● **ТЕКСТ ДЛЯ АНАЛИЗА**
○ ○ ○ ○ ○
Когда приехали домой, Сара и Джун уже ждали нас. Минут через десять на столе появился ужин: какая-то странная чечевично-овощная похлебка, разлитая по тарелкам, салат из овощей, какое-то густое желтого цвета варево, напоминающее тыквенную кашу, зеленые стручки молодого свежего горошка с резаным репчатым луком, политые уксусом и растительным маслом, и кастрюлька с вареным рисом. Все сели вокруг стола и объединились в рукопожатии: Чарли первым протянул обе ладони, подав другим пример.

О, этот ритуал квакеров мне уже был давно знаком, когда я встречался с Эйве, Флетчерами, Робом Гейлом. Я тоже протянул руки в сторону и взял за руки Сару и Джун, замкнув круг. Все склонили головы и молчали несколько минут, сжимая кисти рук в рукопожатии все сильнее и сильнее. И каждый думал, молился молча о своем. Наконец Чарли резко поднял голову.

— Спасибо, друзья, — сказал он. — Теперь приступим к ужину…

Красное вино было разлито по бокалам. Я было предложил тост за счастье в этом доме, но Чарли не принял его.

— Нет, давайте выпьем за мир и дружбу между нашими странами, — сказал он тихо и серьезно.

Мы чокнулись и отпили по глотку в молчании. И здесь эти, казалось бы, затасканные слова прозвучали совсем по-новому для меня.

Потом пришли друзья Чарли, принесли фрукты, мороженое разных сортов. Но ни вина, ни пива не было принесено, и той обычной бутылки красного сухого вина, которую мы начали вчетвером, хватило на весь ужин. И курящих в компании было только двое: я и Джун. Я уже говорил, что здесь сейчас почти никто не курит. Культ здоровья царит над Америкой-85.
○ ○ ○ ○ ○
● **ПРЕДОСТАВЛЕННЫЕ ЗАПИСИ**

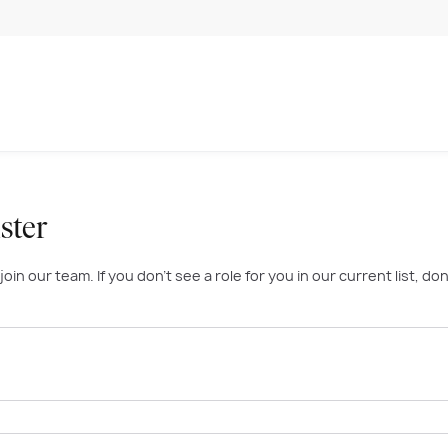
ster
n our team. If you don’t see a role for you in our current list, don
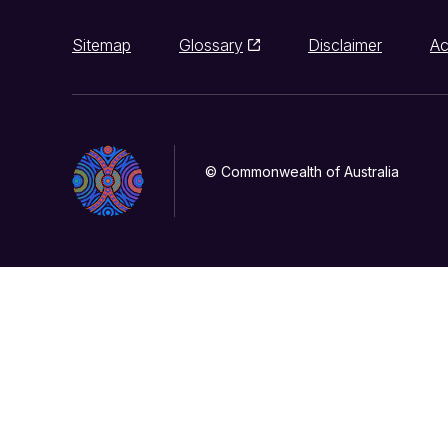
Sitemap
Glossary
Disclaimer
Ac
© Commonwealth of Australia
○ ○ ○ ○ ○
● **ЗАДАНИЕ К ВЫПОЛНЕНИЮ**
Подхватите рассказ об ужине в доме Чарли и продолжите его, начиная сразу после последнего предложения.

● **РЕЗУЛЬТАТ ВЫПОЛНЕНИЯ**
В 10 вечера вечеринка закончилась. Джун должна была ехать в аэропорт, чтобы лететь в свой Чикаго. Оказалось, что она сити-гел, выросла в Чикаго и только после замужества уехала в маленький городок штата Индиана. Прожила там много лет, вырастила и воспитала трех дочерей. Но сейчас муж ее умер, и она возвращается в свой Чикаго.

— Муж, который любил возиться в земле, умер, а в самой Индиане я никогда не чувствовала себя дома. Слишком консервативные люди живут там, в большинстве своем республиканцы.


26 июня. Только что сделали посадку в Нью-Йорке. Я прилетел «домой», в Ламонт.

Уже две недели все пьют новую кока-колу, то есть кока-колу, сделанную по новому рецепту. Только что прочитал — по всей Америке идут демонстрации протеста (новая кока-кола потеряла все, что имела старая). Некоторые вообще считают, что компания не имела права прекращать выпуск старой кока-колы, которая почти сто лет является одним из символов Америки, как бейсбол. «Может быть, американцы так держатся за постоянство кока-колы из-за того, что они чувствуют отсутствие корней и страдают от этого?» — прочитал я в газете.


3 июля, среда. Через неделю — отъезд домой, в Москву. Странное чувство — как бы заторможенность от того, что слишком много надо еще сделать. И слишком я устал.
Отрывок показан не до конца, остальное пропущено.